[Page-level text extractions]
▼▼▼
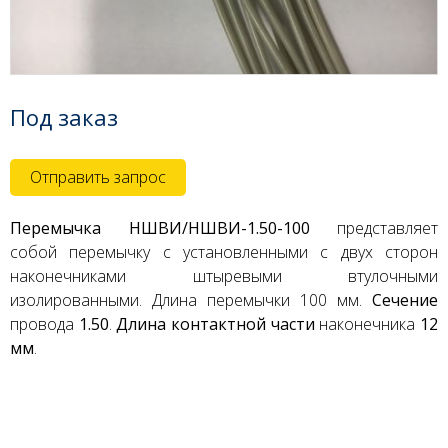
Под заказ
Отправить запрос
Перемычка НШВИ/НШВИ-1.50-100
представляет
собой перемычку с установленными с двух сторон
наконечниками штыревыми втулочными
изолированными. Длина перемычки 100 мм.
Сечение
провода
1.50
.
Длина контактной части
наконечника
12
мм
.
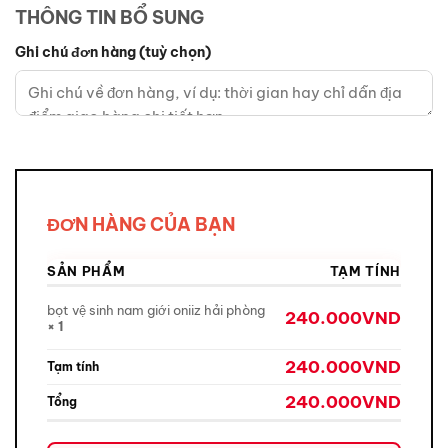
THÔNG TIN BỔ SUNG
Ghi chú đơn hàng
(tuỳ chọn)
ĐƠN HÀNG CỦA BẠN
SẢN PHẨM
TẠM TÍNH
bọt vệ sinh nam giới oniiz hải phòng
240.000
VND
× 1
240.000
VND
Tạm tính
240.000
VND
Tổng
▲▲▲
### EXERCISE INSTRUCTIONS
Copy whichever lines of the records above contain the word "Длина".

### TASK OUTPUT
изолированными. Длина перемычки 100 мм.
Длина контактной части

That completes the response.